*LISTA DE TAREAS*:
[a] Transcribe el pasaje del fragmento sobre la serenidad de la mente que empieza con "LA SERENIDAD DE" y sigue hasta "no es cierto.".
[b] Indica si cada afirmación concuerda con el fragmento sobre la serenidad de la mente. Responde sí o no y cita las palabras del fragmento que lo deciden. (i) Se puede comprender un problema por medio del análisis y la comparación. (ii) La comprensión llega cuando la mente está muy quieta. (iii) Cuanto más se entra en conflicto con un problema, más se lo comprende.

LA SERENIDAD DE LA MENTE
Si
queremos comprender algo es
necesario que la mente esté serena. Si tenemos un problema, él nos
preocupa; profundizamos en él, lo analizamos, lo desmenuzamos, en la
esperanza de comprenderlo. Pero no es posible comprender por medio del
esfuerzo, del análisis, de la comparación, por medio de la lucha mental en
ninguna de sus formas. La comprensión, por cierto, sólo llega cuando la
mente está muy quieta.
Decimos que, cuanto más luchemos con el
problema del hambre, de la guerra, o con cualquier otro problema humano,
cuanto más entremos en conflicto con él, más lo comprenderemos. Pero
eso no es cierto.

*EXTRACTOS DE DATOS*:
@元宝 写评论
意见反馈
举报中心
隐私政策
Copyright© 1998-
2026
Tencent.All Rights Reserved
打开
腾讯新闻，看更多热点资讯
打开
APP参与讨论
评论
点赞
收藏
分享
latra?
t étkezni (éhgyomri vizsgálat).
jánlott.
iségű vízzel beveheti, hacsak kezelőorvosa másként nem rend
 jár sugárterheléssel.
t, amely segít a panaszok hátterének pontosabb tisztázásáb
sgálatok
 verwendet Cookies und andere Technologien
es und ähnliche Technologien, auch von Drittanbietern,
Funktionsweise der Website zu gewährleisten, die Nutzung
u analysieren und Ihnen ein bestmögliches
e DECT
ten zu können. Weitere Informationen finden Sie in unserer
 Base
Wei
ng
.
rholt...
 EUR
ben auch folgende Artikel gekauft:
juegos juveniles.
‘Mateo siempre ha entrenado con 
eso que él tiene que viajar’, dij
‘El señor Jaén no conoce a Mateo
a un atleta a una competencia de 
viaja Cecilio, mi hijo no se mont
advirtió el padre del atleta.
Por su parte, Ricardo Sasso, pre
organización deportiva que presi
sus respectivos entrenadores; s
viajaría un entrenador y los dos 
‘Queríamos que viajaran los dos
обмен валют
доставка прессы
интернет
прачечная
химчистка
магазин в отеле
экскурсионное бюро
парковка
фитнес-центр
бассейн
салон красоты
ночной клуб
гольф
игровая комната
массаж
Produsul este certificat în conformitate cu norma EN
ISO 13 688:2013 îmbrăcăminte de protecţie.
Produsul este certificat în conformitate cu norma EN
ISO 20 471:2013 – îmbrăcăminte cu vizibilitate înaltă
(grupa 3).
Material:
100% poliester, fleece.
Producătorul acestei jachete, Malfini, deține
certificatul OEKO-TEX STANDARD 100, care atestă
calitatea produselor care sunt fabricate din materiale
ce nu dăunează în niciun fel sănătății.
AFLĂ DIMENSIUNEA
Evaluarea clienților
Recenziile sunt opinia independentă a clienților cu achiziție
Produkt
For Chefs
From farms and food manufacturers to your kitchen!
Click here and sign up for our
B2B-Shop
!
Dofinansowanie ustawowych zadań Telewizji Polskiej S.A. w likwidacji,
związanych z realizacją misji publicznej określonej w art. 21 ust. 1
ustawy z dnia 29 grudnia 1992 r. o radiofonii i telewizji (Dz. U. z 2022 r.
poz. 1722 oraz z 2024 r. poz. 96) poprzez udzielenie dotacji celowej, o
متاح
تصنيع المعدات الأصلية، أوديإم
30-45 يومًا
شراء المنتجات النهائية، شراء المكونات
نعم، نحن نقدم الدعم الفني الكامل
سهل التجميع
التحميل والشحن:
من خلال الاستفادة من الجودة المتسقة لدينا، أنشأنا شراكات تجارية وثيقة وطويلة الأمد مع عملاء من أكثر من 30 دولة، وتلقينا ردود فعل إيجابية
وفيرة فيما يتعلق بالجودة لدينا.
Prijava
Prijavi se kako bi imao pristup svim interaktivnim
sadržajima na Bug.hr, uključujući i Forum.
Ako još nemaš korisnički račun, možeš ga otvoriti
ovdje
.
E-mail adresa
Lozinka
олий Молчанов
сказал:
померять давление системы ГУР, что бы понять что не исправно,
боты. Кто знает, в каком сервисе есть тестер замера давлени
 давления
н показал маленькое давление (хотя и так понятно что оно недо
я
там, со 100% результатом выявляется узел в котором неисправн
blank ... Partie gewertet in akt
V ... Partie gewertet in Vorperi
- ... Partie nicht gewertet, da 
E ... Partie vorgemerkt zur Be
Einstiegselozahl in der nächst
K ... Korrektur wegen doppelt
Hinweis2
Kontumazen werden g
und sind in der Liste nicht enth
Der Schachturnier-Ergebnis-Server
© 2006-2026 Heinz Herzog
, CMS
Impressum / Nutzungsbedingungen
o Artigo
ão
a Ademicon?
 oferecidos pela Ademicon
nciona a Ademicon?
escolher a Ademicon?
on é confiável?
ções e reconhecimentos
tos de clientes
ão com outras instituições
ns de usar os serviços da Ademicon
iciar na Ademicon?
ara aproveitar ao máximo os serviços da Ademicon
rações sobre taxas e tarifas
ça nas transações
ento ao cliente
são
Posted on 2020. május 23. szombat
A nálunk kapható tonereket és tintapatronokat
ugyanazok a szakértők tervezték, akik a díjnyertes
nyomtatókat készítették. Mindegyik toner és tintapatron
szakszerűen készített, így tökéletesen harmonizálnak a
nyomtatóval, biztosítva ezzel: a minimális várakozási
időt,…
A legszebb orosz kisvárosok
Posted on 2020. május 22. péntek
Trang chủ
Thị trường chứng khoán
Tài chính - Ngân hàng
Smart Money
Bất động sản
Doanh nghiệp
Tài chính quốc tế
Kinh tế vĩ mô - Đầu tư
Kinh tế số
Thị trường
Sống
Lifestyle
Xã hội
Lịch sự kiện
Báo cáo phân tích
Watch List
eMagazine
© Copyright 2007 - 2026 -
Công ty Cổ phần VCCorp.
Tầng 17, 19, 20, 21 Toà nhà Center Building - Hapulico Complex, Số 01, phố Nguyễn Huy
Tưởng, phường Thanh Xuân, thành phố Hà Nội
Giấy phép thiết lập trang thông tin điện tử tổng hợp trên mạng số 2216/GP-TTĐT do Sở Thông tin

*RESPUESTAS*:
[a]
LA SERENIDAD DE LA MENTE
Si
queremos comprender algo es
necesario que la mente esté serena. Si tenemos un problema, él nos
preocupa; profundizamos en él, lo analizamos, lo desmenuzamos, en la
esperanza de comprenderlo. Pero no es posible comprender por medio del
esfuerzo, del análisis, de la comparación, por medio de la lucha mental en
ninguna de sus formas. La comprensión, por cierto, sólo llega cuando la
mente está muy quieta.
Decimos que, cuanto más luchemos con el
problema del hambre, de la guerra, o con cualquier otro problema humano,
cuanto más entremos en conflicto con él, más lo comprenderemos. Pero
eso no es cierto.

[b]
(i) No: "no es posible comprender por medio del esfuerzo, del análisis, de la comparación"
(ii) Sí: "La comprensión, por cierto, sólo llega cuando la mente está muy quieta."
(iii) No: "Pero eso no es cierto."